Alhos com bugalhos
Por Cunha e Silva Filho Em: 24/06/2008, às 09H13
Cunha e Silva Filho
Diante dos acontecimentos dos últimos dias no país de variada natureza – execução sumária, corrupção deslavada no setor público(leia-se rombo de milhões do dinheiro público) sinais de inflação, indícios de censura à imprensa, aumento de juros, possibilidade de volta da CPMF sob nova roupagem e outros males crônicos -, é bem difícil ouvir-se da mídia uma boa notícia. Tudo conspira contra nosso otimismo brasileiro, nossa suposta cordialidade, nossa conhecida e propalada passividade. Não é, todavia, possível estar com o coração radiante se olharmos para a realidade do país, que se resume, sobretudo, a uma palavra que nos causa calafrios : violência.
Psiquiatras em São Paulo asseveram que o cérebro do brasileiro está dando sinais de que está com uma parte comprometida, aquela associada ao perigo, ao estresse e principalmente à violência. Será que estamos construindo indivíduos doentes, altamente propensos às mais diversas fobias que afetam o habitante das megalópoles em decorrência da selvageria das condições de vida nesses lugares ? Tal fato é grave e nos preocupa como cidadãos de bem que desejama paz e uma saudável vida mental em todo o território nacional.
A psicanalista e escritora Maria Rita Kehl, num contundente artigo publicado na Folha de São Paulo, página Opinião, Tendências/ Debates (22/06/2008), chama a atenção da sociedade para o que ela define como uma situação “impensável” enfrentada pelo brasileiro frente à escalada da violência contra sobretudo os pobres, os negros e favelados.

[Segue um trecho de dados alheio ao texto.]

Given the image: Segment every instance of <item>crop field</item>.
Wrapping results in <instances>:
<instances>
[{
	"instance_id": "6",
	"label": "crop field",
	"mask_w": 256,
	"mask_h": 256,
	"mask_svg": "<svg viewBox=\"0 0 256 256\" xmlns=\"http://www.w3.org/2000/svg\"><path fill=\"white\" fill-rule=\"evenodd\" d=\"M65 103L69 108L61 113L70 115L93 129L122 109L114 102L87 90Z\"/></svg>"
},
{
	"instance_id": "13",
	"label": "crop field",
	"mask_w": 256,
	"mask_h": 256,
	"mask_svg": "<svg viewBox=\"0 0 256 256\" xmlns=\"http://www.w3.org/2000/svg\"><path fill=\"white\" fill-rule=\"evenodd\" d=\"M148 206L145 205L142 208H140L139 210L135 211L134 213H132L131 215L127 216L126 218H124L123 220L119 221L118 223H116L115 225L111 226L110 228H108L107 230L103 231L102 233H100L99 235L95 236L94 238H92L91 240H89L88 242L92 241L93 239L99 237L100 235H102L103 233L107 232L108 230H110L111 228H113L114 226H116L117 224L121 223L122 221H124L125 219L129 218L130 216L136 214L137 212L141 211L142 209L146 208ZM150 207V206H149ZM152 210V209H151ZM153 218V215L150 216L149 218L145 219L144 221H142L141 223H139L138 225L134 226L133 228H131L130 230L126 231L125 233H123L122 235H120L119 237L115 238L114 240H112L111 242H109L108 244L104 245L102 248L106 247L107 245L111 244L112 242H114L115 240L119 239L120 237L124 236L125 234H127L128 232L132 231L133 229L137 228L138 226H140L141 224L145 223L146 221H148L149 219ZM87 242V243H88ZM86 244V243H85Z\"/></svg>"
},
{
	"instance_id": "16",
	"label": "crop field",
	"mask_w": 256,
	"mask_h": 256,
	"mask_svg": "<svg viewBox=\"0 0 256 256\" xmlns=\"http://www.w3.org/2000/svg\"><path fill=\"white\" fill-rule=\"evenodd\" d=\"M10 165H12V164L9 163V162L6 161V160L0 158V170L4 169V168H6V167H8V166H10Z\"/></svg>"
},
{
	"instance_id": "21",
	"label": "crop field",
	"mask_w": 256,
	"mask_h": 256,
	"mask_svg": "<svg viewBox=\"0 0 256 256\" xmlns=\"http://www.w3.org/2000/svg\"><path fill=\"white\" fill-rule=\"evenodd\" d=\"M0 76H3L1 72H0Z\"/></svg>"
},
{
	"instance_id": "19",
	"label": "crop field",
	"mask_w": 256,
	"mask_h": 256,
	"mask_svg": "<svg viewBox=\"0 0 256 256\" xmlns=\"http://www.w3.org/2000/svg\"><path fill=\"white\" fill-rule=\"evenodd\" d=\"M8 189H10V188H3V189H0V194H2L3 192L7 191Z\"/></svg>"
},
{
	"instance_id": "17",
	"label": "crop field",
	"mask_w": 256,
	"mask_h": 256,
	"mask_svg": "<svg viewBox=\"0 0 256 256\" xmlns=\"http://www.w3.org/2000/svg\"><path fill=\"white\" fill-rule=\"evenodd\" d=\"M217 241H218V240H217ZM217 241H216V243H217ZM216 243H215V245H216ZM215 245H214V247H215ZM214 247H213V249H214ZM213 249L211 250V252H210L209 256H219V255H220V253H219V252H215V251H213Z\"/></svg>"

O artigo atinge o cerne da questão levantada pela articulista quando conclama o outro lado da pirâmide social tomando como parâmetro os habitantes da zona sul do Rio de Janeiro, e aqui completaríamos, não só a zona sul mas também os bairros nobres da Barra e do Recreio do Bandeirantes, os quais representam o conjunto populacional dos que são melhor aquinhoados financeiramente, a fim de que não permaneçam inertes e indiferentes diante das atrocidades cometidas tanto por traficantes como pela máquina do Estado, através das instituições de repressão e prevenção contra o crime, representadas pela polícia civil e pela polícia militar.
A ensaísta estende sua veemente conclamação ao resto do país que, em grau maior ou menor, está afundado também na violência desenfreada e, na maior das vezes, a resguardo da impunidade. A impunidade é força alimentadora e realimentadora do crime.
Sabemos que a violência não se cinge apenas à criminalidade, à execução sumária e à agressividade sem peias dos traficantes. Ela age com a cumplicidade das chamadas forças ocultas e a cumplicidade é sinuosa nos meios sociais do poder.
O que mais atordoa o brasileiro comum é a presença de outros atores no cenário sombrio das ações bárbaras e do comportamento delinqüente: aqueles que usam farda, os quais são destinados legalmente à proteção do cidadão, quer no asfalto, quer nos morros, sem discriminações étnicas e sociais de toda sorte.
A mais recente ausência da boa notícia foi a que envolveu uns poucos militares do Exército brasileiro no escândalo dessa tragédia inominável que deixou em parte arranhada a sua imagem, fazendo-nos recordar uma fase negra da história militar brasileira. Me refiro à matança por traficantes de morro inimigo de três jovens pobres e negros do morro da Providência no Rio de Janeiro, em que uns poucos militares tiveram um parcela considerável de responsabilidade pela morte desses inocentes indefesos.
Até há pouco tempo era voz unânime que as forças armadas ficavam sempre imunes a qualquer juízo crítico a elas desfavorável, uma vez que as instituições que elas representam têm uma longa história de assinalados serviços prestados na defesa do solo brasileiro e mesmo, em momentos emergenciais, sempre se fizeram presentes e atuantes, como na construção de estradas, nas inundações, nos surtos epidêmicos, no socorro a países em graves crises institucionais , econômicas e sociais.
Ou seja, as forças armadas são parte indissociável da formação social e histórica brasileira, afora sua função constitucional precípua, que é a defesa de nossas fronteiras, da paz social. Mantendo-se nesses estritos limites de atuação, as forças armadas continuarão dando seu contributo indispensável à manutenção do estado democrático. Entretanto, cumpre que elas também se esforcem para servir de espelho, adaptando-se aos novos tempos sem se afastar de seus limites constitucionais. Ao sair destes, elas se sujeitam a manchas difíceis de serem apagadas da memória da sociedade.